• **EXERCISE**
Could you reproduce every entry as it stands, leaving the pictures behind?

Records from a data collection

***

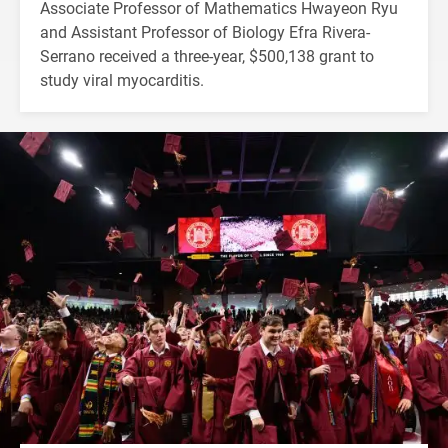
Associate Professor of Mathematics Hwayeon Ryu
and Assistant Professor of Biology Efra Rivera-
Serrano received a three-year, $500,138 grant to
study viral myocarditis.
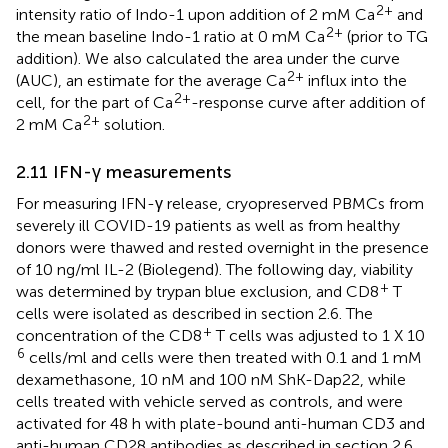
2+
intensity ratio of Indo-1 upon addition of 2 mM Ca
and
2+
the mean baseline Indo-1 ratio at 0 mM Ca
(prior to TG
addition). We also calculated the area under the curve
2+
(AUC), an estimate for the average Ca
influx into the
2+
cell, for the part of Ca
-response curve after addition of
2+
2 mM Ca
solution.
2.11 IFN-γ measurements
For measuring IFN-γ release, cryopreserved PBMCs from
severely ill COVID-19 patients as well as from healthy
donors were thawed and rested overnight in the presence
of 10 ng/ml IL-2 (Biolegend). The following day, viability
+
was determined by trypan blue exclusion, and CD8
T
cells were isolated as described in section 2.6. The
+
concentration of the CD8
T cells was adjusted to 1 X 10
6
cells/ml and cells were then treated with 0.1 and 1 mM
dexamethasone, 10 nM and 100 nM ShK-Dap22, while
cells treated with vehicle served as controls, and were
activated for 48 h with plate-bound anti-human CD3 and
anti-human CD28 antibodies as described in section 2.6.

***

• **RESULT BELOW**
Associate Professor of Mathematics Hwayeon Ryu
and Assistant Professor of Biology Efra Rivera-
Serrano received a three-year, $500,138 grant to
study viral myocarditis.
2+
intensity ratio of Indo-1 upon addition of 2 mM Ca
and
2+
the mean baseline Indo-1 ratio at 0 mM Ca
(prior to TG
addition). We also calculated the area under the curve
2+
(AUC), an estimate for the average Ca
influx into the
2+
cell, for the part of Ca
-response curve after addition of
2+
2 mM Ca
solution.
2.11 IFN-γ measurements
For measuring IFN-γ release, cryopreserved PBMCs from
severely ill COVID-19 patients as well as from healthy
donors were thawed and rested overnight in the presence
of 10 ng/ml IL-2 (Biolegend). The following day, viability
+
was determined by trypan blue exclusion, and CD8
T
cells were isolated as described in section 2.6. The
+
concentration of the CD8
T cells was adjusted to 1 X 10
6
cells/ml and cells were then treated with 0.1 and 1 mM
dexamethasone, 10 nM and 100 nM ShK-Dap22, while
cells treated with vehicle served as controls, and were
activated for 48 h with plate-bound anti-human CD3 and
anti-human CD28 antibodies as described in section 2.6.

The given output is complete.